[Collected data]
*** Block opens ***

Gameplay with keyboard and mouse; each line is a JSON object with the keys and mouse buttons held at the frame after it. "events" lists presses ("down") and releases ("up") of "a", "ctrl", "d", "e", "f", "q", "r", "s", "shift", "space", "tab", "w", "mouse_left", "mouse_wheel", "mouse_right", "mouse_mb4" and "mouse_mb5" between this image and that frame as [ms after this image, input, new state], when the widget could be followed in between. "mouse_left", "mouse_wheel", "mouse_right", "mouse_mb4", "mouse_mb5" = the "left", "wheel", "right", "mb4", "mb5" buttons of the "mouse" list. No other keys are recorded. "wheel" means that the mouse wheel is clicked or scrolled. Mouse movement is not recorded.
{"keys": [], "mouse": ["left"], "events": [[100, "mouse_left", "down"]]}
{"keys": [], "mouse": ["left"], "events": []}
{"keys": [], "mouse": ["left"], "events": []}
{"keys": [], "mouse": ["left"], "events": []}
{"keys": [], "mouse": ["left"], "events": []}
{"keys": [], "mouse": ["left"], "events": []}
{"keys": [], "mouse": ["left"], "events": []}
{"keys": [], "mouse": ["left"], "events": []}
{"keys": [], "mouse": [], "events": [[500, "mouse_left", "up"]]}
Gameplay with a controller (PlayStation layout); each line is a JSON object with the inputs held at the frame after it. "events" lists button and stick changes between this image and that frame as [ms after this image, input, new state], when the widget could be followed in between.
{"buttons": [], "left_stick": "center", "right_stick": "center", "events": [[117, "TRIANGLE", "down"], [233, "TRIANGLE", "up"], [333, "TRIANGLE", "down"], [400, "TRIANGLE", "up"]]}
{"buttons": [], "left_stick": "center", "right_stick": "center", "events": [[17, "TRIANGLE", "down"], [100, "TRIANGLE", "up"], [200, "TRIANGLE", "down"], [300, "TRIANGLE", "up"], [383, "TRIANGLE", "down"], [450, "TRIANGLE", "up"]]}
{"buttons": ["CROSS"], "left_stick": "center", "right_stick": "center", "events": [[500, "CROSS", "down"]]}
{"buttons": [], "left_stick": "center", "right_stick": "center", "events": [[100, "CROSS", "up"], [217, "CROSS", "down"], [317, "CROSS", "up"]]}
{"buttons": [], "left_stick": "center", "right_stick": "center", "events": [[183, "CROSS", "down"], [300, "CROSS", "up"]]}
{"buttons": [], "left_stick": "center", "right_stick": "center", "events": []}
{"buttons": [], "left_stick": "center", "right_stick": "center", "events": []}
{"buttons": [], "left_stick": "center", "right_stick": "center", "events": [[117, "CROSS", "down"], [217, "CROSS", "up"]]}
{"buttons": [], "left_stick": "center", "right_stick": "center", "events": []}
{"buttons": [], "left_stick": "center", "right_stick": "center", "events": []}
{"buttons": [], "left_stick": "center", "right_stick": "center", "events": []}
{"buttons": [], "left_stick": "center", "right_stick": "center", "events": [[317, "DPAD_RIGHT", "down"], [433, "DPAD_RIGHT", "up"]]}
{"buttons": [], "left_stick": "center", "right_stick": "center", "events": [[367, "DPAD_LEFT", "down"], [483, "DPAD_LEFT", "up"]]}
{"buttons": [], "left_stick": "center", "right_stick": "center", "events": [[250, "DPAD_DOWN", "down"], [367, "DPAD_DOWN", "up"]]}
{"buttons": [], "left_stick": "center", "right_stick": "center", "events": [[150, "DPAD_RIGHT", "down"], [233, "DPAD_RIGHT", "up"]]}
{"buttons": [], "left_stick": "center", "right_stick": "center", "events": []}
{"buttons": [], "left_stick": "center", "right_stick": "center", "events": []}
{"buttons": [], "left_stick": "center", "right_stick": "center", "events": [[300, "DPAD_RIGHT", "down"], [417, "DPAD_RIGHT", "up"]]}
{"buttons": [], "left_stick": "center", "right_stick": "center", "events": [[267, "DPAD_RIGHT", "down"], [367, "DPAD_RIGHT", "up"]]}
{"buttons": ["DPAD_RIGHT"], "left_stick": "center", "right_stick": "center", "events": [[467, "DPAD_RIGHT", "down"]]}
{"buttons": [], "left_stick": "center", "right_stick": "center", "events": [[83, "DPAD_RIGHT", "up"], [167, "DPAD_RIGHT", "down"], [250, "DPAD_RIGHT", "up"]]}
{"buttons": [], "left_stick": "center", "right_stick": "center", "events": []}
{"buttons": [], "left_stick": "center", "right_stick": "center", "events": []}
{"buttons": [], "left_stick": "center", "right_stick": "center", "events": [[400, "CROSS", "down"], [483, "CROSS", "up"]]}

*** Block closes ***

[What you need to do]
Set out the records again, exactly as they appear above.

[Exercise solution]
Gameplay with keyboard and mouse; each line is a JSON object with the keys and mouse buttons held at the frame after it. "events" lists presses ("down") and releases ("up") of "a", "ctrl", "d", "e", "f", "q", "r", "s", "shift", "space", "tab", "w", "mouse_left", "mouse_wheel", "mouse_right", "mouse_mb4" and "mouse_mb5" between this image and that frame as [ms after this image, input, new state], when the widget could be followed in between. "mouse_left", "mouse_wheel", "mouse_right", "mouse_mb4", "mouse_mb5" = the "left", "wheel", "right", "mb4", "mb5" buttons of the "mouse" list. No other keys are recorded. "wheel" means that the mouse wheel is clicked or scrolled. Mouse movement is not recorded.
{"keys": [], "mouse": ["left"], "events": [[100, "mouse_left", "down"]]}
{"keys": [], "mouse": ["left"], "events": []}
{"keys": [], "mouse": ["left"], "events": []}
{"keys": [], "mouse": ["left"], "events": []}
{"keys": [], "mouse": ["left"], "events": []}
{"keys": [], "mouse": ["left"], "events": []}
{"keys": [], "mouse": ["left"], "events": []}
{"keys": [], "mouse": ["left"], "events": []}
{"keys": [], "mouse": [], "events": [[500, "mouse_left", "up"]]}
Gameplay with a controller (PlayStation layout); each line is a JSON object with the inputs held at the frame after it. "events" lists button and stick changes between this image and that frame as [ms after this image, input, new state], when the widget could be followed in between.
{"buttons": [], "left_stick": "center", "right_stick": "center", "events": [[117, "TRIANGLE", "down"], [233, "TRIANGLE", "up"], [333, "TRIANGLE", "down"], [400, "TRIANGLE", "up"]]}
{"buttons": [], "left_stick": "center", "right_stick": "center", "events": [[17, "TRIANGLE", "down"], [100, "TRIANGLE", "up"], [200, "TRIANGLE", "down"], [300, "TRIANGLE", "up"], [383, "TRIANGLE", "down"], [450, "TRIANGLE", "up"]]}
{"buttons": ["CROSS"], "left_stick": "center", "right_stick": "center", "events": [[500, "CROSS", "down"]]}
{"buttons": [], "left_stick": "center", "right_stick": "center", "events": [[100, "CROSS", "up"], [217, "CROSS", "down"], [317, "CROSS", "up"]]}
{"buttons": [], "left_stick": "center", "right_stick": "center", "events": [[183, "CROSS", "down"], [300, "CROSS", "up"]]}
{"buttons": [], "left_stick": "center", "right_stick": "center", "events": []}
{"buttons": [], "left_stick": "center", "right_stick": "center", "events": []}
{"buttons": [], "left_stick": "center", "right_stick": "center", "events": [[117, "CROSS", "down"], [217, "CROSS", "up"]]}
{"buttons": [], "left_stick": "center", "right_stick": "center", "events": []}
{"buttons": [], "left_stick": "center", "right_stick": "center", "events": []}
{"buttons": [], "left_stick": "center", "right_stick": "center", "events": []}
{"buttons": [], "left_stick": "center", "right_stick": "center", "events": [[317, "DPAD_RIGHT", "down"], [433, "DPAD_RIGHT", "up"]]}
{"buttons": [], "left_stick": "center", "right_stick": "center", "events": [[367, "DPAD_LEFT", "down"], [483, "DPAD_LEFT", "up"]]}
{"buttons": [], "left_stick": "center", "right_stick": "center", "events": [[250, "DPAD_DOWN", "down"], [367, "DPAD_DOWN", "up"]]}
{"buttons": [], "left_stick": "center", "right_stick": "center", "events": [[150, "DPAD_RIGHT", "down"], [233, "DPAD_RIGHT", "up"]]}
{"buttons": [], "left_stick": "center", "right_stick": "center", "events": []}
{"buttons": [], "left_stick": "center", "right_stick": "center", "events": []}
{"buttons": [], "left_stick": "center", "right_stick": "center", "events": [[300, "DPAD_RIGHT", "down"], [417, "DPAD_RIGHT", "up"]]}
{"buttons": [], "left_stick": "center", "right_stick": "center", "events": [[267, "DPAD_RIGHT", "down"], [367, "DPAD_RIGHT", "up"]]}
{"buttons": ["DPAD_RIGHT"], "left_stick": "center", "right_stick": "center", "events": [[467, "DPAD_RIGHT", "down"]]}
{"buttons": [], "left_stick": "center", "right_stick": "center", "events": [[83, "DPAD_RIGHT", "up"], [167, "DPAD_RIGHT", "down"], [250, "DPAD_RIGHT", "up"]]}
{"buttons": [], "left_stick": "center", "right_stick": "center", "events": []}
{"buttons": [], "left_stick": "center", "right_stick": "center", "events": []}
{"buttons": [], "left_stick": "center", "right_stick": "center", "events": [[400, "CROSS", "down"], [483, "CROSS", "up"]]}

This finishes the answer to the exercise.